(Problem to solve):
Format the text lines of the material below as a Markdown table with a "No." column for the row number and a "Line" column for the line itself. Include every entry, skip blank lines, and omit the pictures.

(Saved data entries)

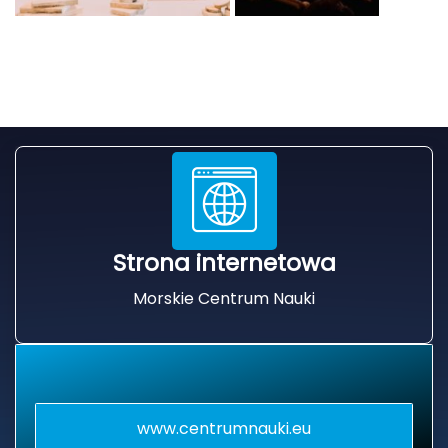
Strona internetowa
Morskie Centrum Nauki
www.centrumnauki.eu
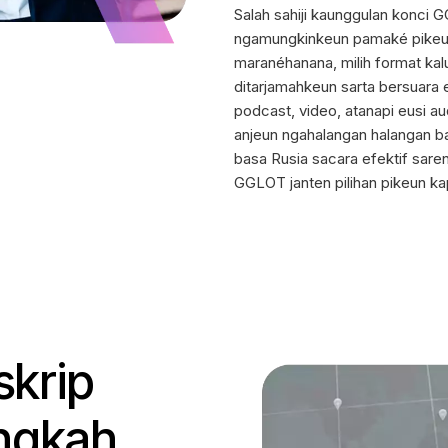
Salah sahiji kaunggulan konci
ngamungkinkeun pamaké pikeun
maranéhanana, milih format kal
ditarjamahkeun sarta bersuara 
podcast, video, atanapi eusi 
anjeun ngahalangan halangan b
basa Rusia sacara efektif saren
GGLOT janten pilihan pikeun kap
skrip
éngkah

(Task solution):
| No. | Line |
|---|---|
| 1 | Strona internetowa |
| 2 | Morskie Centrum Nauki |
| 3 | www.centrumnauki.eu |
| 4 | Salah sahiji kaunggulan konci |
| 5 | ngamungkinkeun pamaké pikeun |
| 6 | maranéhanana, milih format kal |
| 7 | ditarjamahkeun sarta bersuara  |
| 8 | podcast, video, atanapi eusi  |
| 9 | anjeun ngahalangan halangan b |
| 10 | basa Rusia sacara efektif saren |
| 11 | GGLOT janten pilihan pikeun kap |
| 12 | skrip |
| 13 | éngkah |